Doctor GPT-3: hype or reality?
Machine Learning Engineer
Anne-Laure Rousseau, MD
ML Product Manager
You may have heard about GPT-3 this summer, the new cool kid on the AI block. GPT-3 came out of OpenAI, one of the top AI research labs in the world which was founded in late 2015 by Elon Musk, Sam Altman and others and later backed with a $1B investment from Microsoft.
You’ve probably also heard about the ongoing AI revolution in healthcare, thanks to promising results in areas such as automated diagnosis, medical documentation and drug discovery, to name a few. Some have claimed that algorithms now outperform doctors on certain tasks and others have even announced that robots will soon receive medical degrees of their own! This can all sound far-fetched... but could this robot actually be GPT-3?

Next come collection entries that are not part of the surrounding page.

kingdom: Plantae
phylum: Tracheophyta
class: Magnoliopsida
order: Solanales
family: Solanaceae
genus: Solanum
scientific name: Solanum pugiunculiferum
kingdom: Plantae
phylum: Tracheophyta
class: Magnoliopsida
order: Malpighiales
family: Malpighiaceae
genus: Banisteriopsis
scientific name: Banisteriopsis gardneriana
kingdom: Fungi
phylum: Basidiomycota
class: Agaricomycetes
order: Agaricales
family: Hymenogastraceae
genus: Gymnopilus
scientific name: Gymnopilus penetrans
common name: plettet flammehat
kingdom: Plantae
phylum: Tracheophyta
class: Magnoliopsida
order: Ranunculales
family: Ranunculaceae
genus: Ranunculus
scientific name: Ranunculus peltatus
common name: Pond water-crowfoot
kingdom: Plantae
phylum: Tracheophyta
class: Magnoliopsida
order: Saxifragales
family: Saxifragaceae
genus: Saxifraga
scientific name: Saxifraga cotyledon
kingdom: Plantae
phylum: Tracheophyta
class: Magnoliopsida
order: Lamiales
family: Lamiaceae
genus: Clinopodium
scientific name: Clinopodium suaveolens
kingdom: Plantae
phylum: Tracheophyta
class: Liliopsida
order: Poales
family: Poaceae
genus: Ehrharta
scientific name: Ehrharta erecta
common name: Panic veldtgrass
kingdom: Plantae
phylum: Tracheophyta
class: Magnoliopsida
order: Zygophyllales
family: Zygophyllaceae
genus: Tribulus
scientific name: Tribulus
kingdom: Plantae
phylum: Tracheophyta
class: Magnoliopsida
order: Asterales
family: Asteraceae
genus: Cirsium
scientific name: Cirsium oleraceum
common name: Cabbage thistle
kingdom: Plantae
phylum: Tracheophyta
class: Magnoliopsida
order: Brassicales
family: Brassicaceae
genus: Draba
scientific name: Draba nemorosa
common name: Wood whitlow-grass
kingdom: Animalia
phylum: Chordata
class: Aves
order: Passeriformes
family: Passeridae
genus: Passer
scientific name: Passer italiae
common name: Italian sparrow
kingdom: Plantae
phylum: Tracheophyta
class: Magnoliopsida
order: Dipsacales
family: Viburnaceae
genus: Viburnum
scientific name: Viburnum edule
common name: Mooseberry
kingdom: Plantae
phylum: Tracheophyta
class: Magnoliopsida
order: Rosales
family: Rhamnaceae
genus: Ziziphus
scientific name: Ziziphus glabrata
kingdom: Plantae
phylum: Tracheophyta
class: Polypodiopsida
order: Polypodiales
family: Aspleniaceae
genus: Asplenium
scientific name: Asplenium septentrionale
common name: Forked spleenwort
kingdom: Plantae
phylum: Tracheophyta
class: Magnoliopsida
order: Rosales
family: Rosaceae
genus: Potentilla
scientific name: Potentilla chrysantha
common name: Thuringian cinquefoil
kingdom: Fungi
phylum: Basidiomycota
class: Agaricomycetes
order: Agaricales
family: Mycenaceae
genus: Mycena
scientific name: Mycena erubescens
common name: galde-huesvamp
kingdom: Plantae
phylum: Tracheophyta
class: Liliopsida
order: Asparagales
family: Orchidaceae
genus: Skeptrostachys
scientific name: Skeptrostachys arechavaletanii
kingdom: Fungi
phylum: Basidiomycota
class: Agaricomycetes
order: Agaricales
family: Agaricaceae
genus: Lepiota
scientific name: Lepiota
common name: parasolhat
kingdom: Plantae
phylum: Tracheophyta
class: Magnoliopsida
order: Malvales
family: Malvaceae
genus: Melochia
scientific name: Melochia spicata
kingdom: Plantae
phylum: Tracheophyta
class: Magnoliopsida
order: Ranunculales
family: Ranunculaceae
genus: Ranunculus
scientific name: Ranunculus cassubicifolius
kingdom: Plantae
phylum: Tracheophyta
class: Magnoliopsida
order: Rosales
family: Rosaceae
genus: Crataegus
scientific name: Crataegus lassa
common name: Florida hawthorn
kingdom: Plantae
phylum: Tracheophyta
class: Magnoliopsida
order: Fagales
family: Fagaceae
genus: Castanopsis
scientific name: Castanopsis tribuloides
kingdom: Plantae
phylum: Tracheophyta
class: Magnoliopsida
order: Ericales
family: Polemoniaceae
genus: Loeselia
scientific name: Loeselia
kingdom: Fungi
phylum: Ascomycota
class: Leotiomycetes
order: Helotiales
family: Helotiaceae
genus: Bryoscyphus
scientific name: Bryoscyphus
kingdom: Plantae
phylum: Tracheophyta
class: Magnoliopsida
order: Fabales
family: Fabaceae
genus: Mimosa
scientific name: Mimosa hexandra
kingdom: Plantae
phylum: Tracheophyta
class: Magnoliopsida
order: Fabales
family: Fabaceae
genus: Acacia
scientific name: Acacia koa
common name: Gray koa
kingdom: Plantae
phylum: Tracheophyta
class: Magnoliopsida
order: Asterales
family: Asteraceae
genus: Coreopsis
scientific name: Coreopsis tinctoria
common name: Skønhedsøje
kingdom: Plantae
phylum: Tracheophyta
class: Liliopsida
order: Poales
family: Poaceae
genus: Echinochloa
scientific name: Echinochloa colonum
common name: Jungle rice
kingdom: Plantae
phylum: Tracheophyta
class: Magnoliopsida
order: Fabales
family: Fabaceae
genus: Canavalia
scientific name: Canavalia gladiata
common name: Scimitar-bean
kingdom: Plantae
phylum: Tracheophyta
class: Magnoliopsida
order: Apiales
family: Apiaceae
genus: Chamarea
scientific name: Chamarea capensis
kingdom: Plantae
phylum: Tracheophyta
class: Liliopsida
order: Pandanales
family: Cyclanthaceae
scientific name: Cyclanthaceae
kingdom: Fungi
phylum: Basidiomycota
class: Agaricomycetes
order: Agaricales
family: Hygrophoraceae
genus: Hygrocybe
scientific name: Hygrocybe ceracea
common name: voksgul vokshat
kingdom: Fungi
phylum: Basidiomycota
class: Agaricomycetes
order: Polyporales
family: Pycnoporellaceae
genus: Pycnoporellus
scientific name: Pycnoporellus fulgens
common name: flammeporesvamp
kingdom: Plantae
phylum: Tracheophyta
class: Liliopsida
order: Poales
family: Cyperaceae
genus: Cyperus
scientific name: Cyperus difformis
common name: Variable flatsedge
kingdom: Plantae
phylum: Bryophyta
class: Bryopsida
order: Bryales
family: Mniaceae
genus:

Our unique multidisciplinary team of doctors and machine learning engineers at Nabla had the chance to test this new model to tease apart what’s real and what’s hype by exploring different healthcare use cases.
But first, coffee
In machine learning, a language model like GPT-3 simply tries to predict a word in a sentence given the previous words, called the context. It’s a supercharged autocomplete system like the one you may use with Gmail. Being able to predict the next word in a sentence seems deceptively simple at first, but this actually enables many compelling use cases, such as chatbots, translation or Q&A.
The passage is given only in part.